How Long Will This Go On?
When women first start to notice that they are losing their hair, they feel an overwhelming rush of fear come over them. There are so many questions that unfortunately remain unanswered while in pursuit of finding the root cause of our hair loss. We can become overwhelmed, isolated, withdrawn and completely undone as we begin to watch our hair fall on the floor, on our clothing, caught in the shower drain and stuck in the hair brush. We dread taking a shower because of the massive amount of hair that seems to shed following a shower or a bath. What used to be a pleasurable and relaxing experience turns to anxiety and fear and the horrid anticipation of the next massive shed. Our lives can come undone as we begin to think we are petty and vain for caring about how our hair is missing. We hear comments from those around us (and even from ourselves at times) stating, “It’s only hair!” but it is so much more than that. If it wasn’t such a big deal to lose our hair, then why all the commercials and advertisements for hair care products? Hair is beautiful, and it is a part of who we are physically, so when it departs from us, it can leave us feeling unattractive, depressed, fearful of intimacy, and obsessed about finding out how to get it back. When I became a member of The Woman’s Hair Loss Project Network, one of the questions most frequently asked by others was “How long will this go on? How long will I continue to lose my hair and what can I do to get it back?” When new women join our community which I lovingly refer to as “The Great Sisterhood,” they are first struck by the amount of support and tenderness from our many members. Each woman has her own hair loss story, but in the end, regardless of how much or how little hair you have lost the emotional toll and feelings are always the same.
We are all growing and changing…each and everyday. I never knew that I could have good female friends and have them love and care about me. It moves us into a better place. Each woman on the Network is my teacher and for that I am so grateful. I cherish each one and love to watch them grow and step out of the shadows of their pain and aguish.
Hairloss may have brought us together, but what we learn along the way is that there has been a part of us that was empty….a longing unmet that is filled to over flowing because we reach out to others and we also reach in to ourselves. We cry tears of pain and aguish, but over time, those tears turn into joyful tears of appreciation and amazement…because we are seen, cherished, loved and respected right where we are.
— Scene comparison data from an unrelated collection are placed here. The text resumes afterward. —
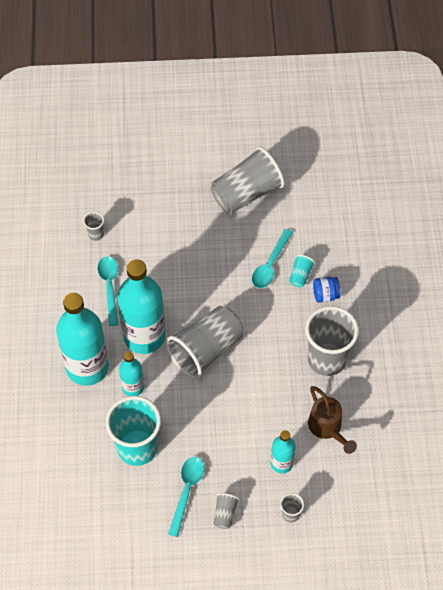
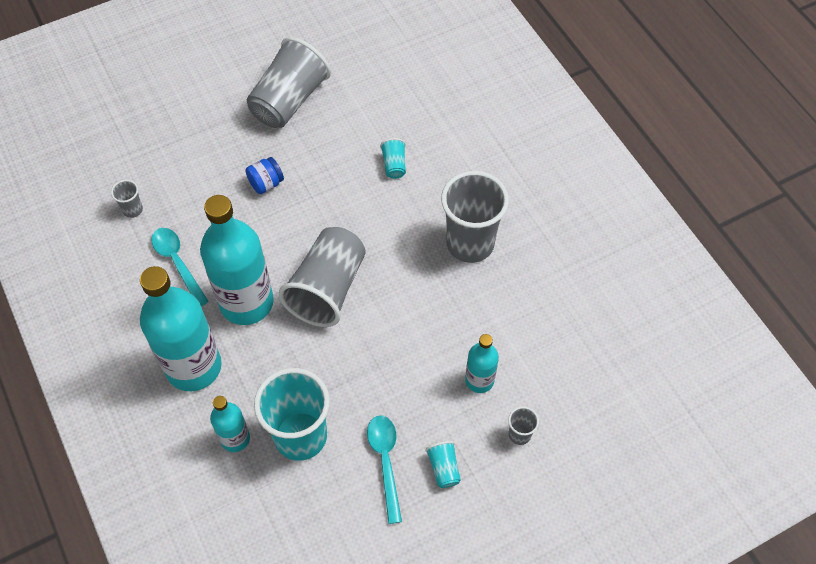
camera: 25 degrees left, 0 degrees up
(133, 387) = (261, 367): turquoise bottle -> turquoise bottle (235, 438)
(225, 514) = (443, 468): grey cup -> turquoise cup
(270, 265) = (354, 166): turquoise spoon -> none
(325, 295) = (432, 175): blue jar -> blue jar (266, 183)
(327, 428) = (510, 319): brown watering can -> none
For the first time in our lives, we don’t have to put up a front or perform….we are just free to be who we are inside.
The Women’s Hair Loss Project Network becomes the catalyst to rediscovering who we are as we reflect on other women’s thoughts and emotions poured out all over their blogs and in their comments. We see so clearly that we have so much more than hair loss in common with them and it brings a sense of balance and peace to our hearts and lives. It moves us in a new direction that reaches out to those who are hurting because we have been there and it gives those in the throws of panic and despair hope for renewed strength.
Other members of the Network understand when new members say ”I’m not as strong as you, and I know I will never be that strong”, because we were there in that place once. New ladies that sign up feel hopeless and lost, and we whisper softly and tenderly to them helping to restore their lost dignity, self confidence and self worth. We are so much more than our hair and being among these ladies teaches us that on such a profound level.
When we become more confident and gather more self worth in our being, we sit in amazement and wonder what changed? How is it that we became so very different from the first day we joined? The answer is that we dug down deep into our souls and we mustered up new strength we never knew we had, and while we were digging we saw all the faces of those who were just like us. We realize we aren’t crazy, we aren’t neurotic, and we aren’t worthless…we realize our own humanity and we cry with tears of joy that we are understood.
It is truly a beautiful thing to behold, and yet we are not impervious to falling into the mire again. We find that even though we may wallow for a time in the mire because it is a strange and old familiar feeling, our time in that place becomes less and less. Our strength also gives us the ability to step into the mire of another woman and yet not be sullied by its effects. We sit with her there and listen to her story. Sometimes we sit in silence and other times we speak tenderly and compassionately to her, all the while, reflecting on our own journey when we felt the same exact way.
We are a sisterhood of hope and change…of life and love…and of courage and strength.